### Text for analysis
As of the end of its fiscal 2007 first quarter, CKE Restaurants, Inc., through its subsidiaries, had a total of 3,141 franchised, licensed or company-operated restaurants in 43 states and in 13 countries, including 1,062 Carl’s Jr. restaurants, 1,963 Hardee’s restaurants and 100 La Salsa Fresh Mexican Grillâ restaurants.
Conference Call
The Company will host a conference call and webcast on June 27, 2006, at 9:00 a.m. (EDT) / 6:00 a.m. (PDT) to review these results, discuss the Company’s progress and provide more information on the Company’s growth plans. The Company invites investors to listen to the live webcast of the conference call atwww.ckr.com under “Investors.”
SEC Filings
The Company’s filings with the SEC are available to investors atwww.ckr.com under “Investors/SEC Filings.”
Non-GAAP Financial Measures
Adjusted EBITDA is a non-GAAP measure used by our lenders as an indicator of earnings available to service debt, fund capital expenditures and for other corporate uses. Adjusted EBITDA is not intended to be a substitute for net income determined in accordance with GAAP.

### Tasks for this exercise
(1) List the section headings that appear in the CKE Restaurants release.
(2) Transcribe the part of the CKE Restaurants release that begins at the words "As of the end" and stops after the words "Mexican Grillâ restaurants.".
(3) Summarize the CKE Restaurants release in two sentences.
The lines that come next have no connection to the text above.

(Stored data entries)
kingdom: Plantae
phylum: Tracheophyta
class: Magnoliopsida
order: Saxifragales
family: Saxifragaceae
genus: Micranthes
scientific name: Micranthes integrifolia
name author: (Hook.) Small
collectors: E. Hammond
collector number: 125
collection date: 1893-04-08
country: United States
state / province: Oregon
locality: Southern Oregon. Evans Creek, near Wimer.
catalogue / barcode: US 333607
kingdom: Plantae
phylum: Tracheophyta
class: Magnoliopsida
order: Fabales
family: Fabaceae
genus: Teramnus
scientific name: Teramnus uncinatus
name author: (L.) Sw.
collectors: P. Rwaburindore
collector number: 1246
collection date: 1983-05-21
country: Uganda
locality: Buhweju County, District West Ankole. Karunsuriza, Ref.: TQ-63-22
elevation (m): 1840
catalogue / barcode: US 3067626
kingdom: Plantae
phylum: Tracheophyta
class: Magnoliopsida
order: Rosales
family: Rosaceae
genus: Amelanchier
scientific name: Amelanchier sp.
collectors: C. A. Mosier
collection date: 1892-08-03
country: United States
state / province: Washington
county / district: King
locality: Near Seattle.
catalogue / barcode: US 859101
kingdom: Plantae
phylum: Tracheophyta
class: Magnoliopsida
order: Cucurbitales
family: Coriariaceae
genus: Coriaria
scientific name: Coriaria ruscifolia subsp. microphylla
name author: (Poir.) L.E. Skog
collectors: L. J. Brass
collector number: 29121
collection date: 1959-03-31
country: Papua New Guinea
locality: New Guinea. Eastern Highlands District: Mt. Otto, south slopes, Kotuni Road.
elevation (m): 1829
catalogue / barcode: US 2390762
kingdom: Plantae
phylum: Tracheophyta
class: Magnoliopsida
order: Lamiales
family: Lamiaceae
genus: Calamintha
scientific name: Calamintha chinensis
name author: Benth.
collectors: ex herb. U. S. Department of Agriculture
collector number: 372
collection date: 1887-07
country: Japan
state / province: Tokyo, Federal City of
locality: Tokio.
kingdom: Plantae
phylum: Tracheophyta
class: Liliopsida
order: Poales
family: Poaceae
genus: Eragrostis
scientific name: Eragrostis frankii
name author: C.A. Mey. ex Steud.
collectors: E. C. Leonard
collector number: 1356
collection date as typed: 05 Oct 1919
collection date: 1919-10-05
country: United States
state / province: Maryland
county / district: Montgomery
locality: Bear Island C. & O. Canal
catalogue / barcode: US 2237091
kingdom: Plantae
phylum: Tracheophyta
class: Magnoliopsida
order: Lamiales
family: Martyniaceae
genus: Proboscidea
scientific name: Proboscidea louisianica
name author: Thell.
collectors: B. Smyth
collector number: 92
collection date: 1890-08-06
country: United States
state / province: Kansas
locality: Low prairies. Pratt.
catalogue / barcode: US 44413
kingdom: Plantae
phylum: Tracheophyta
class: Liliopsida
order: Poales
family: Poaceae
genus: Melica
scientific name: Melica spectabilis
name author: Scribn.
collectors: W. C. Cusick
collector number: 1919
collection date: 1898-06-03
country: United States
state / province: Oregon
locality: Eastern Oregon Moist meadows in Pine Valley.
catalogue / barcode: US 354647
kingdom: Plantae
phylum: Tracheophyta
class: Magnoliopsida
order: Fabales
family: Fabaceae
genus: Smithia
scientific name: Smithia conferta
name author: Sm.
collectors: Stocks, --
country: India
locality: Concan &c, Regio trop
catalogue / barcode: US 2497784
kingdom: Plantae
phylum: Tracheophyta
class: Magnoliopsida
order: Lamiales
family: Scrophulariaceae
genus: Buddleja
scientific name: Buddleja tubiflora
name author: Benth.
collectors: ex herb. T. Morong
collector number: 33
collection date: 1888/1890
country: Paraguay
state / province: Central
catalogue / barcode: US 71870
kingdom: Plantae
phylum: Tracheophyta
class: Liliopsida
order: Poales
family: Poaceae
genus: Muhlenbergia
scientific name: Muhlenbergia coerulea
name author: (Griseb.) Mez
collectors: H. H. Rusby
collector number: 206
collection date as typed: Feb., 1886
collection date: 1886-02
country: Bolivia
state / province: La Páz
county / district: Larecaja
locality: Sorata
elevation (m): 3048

### Answers to each task
(1)
Conference Call
SEC Filings
Non-GAAP Financial Measures

(2)
As of the end of its fiscal 2007 first quarter, CKE Restaurants, Inc., through its subsidiaries, had a total of 3,141 franchised, licensed or company-operated restaurants in 43 states and in 13 countries, including 1,062 Carl’s Jr. restaurants, 1,963 Hardee’s restaurants and 100 La Salsa Fresh Mexican Grillâ restaurants.

(3) At the end of its fiscal 2007 first quarter, CKE Restaurants, Inc., through its subsidiaries, had 3,141 franchised, licensed or company-operated restaurants in 43 states and 13 countries, including 1,062 Carl's Jr. and 1,963 Hardee's restaurants. The company will host a conference call and webcast on June 27, 2006, to review these results, and it describes Adjusted EBITDA as a non-GAAP measure that is not intended to substitute for net income determined in accordance with GAAP.